### Directions
Find each line in the data that contains the word "предмети" and copy those lines.

----- Information provided

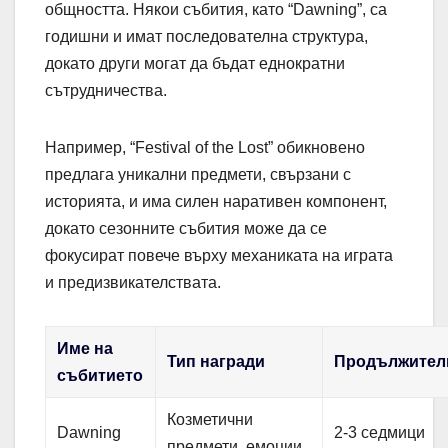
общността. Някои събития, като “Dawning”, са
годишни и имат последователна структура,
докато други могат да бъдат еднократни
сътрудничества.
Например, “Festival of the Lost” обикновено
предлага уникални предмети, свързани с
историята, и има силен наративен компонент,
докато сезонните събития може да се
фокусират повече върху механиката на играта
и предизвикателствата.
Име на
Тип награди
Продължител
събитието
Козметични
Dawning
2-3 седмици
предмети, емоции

----------
----- Information provided

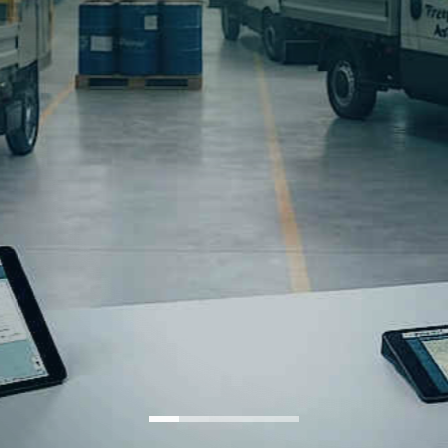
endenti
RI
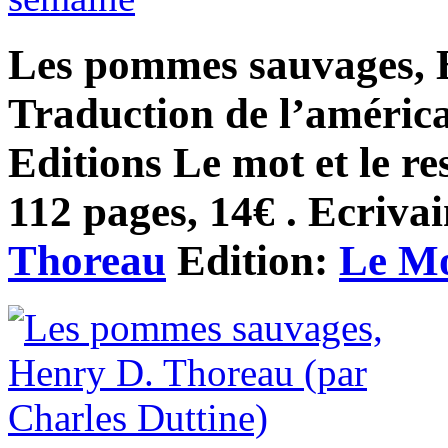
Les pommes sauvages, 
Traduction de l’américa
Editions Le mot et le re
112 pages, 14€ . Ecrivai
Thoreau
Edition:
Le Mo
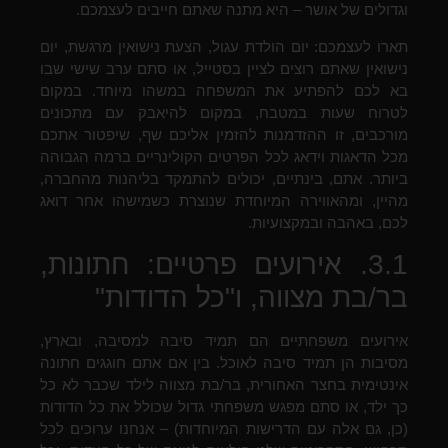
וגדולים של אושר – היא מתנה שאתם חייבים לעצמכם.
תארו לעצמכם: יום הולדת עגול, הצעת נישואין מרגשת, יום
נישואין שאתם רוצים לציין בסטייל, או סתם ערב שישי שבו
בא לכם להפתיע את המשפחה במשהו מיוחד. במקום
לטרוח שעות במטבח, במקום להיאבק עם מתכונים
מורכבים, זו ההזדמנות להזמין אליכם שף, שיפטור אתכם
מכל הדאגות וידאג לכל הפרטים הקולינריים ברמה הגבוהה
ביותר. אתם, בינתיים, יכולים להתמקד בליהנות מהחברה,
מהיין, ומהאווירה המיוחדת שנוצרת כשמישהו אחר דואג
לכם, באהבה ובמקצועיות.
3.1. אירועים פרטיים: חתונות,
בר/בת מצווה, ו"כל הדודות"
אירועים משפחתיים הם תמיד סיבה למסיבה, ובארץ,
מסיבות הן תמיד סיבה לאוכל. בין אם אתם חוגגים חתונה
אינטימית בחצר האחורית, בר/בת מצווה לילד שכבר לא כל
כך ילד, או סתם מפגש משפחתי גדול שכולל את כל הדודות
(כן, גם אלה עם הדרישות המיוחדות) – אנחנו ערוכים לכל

----------
----- Information provided

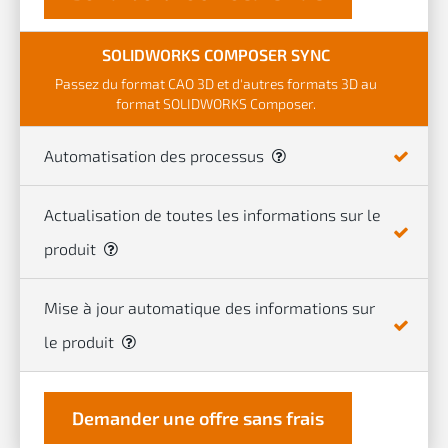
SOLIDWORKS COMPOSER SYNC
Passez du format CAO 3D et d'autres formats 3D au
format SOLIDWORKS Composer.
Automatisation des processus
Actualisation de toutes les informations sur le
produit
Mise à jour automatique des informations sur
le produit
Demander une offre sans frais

----------

### Answer to this problem
предлага уникални предмети, свързани с
предмети, емоции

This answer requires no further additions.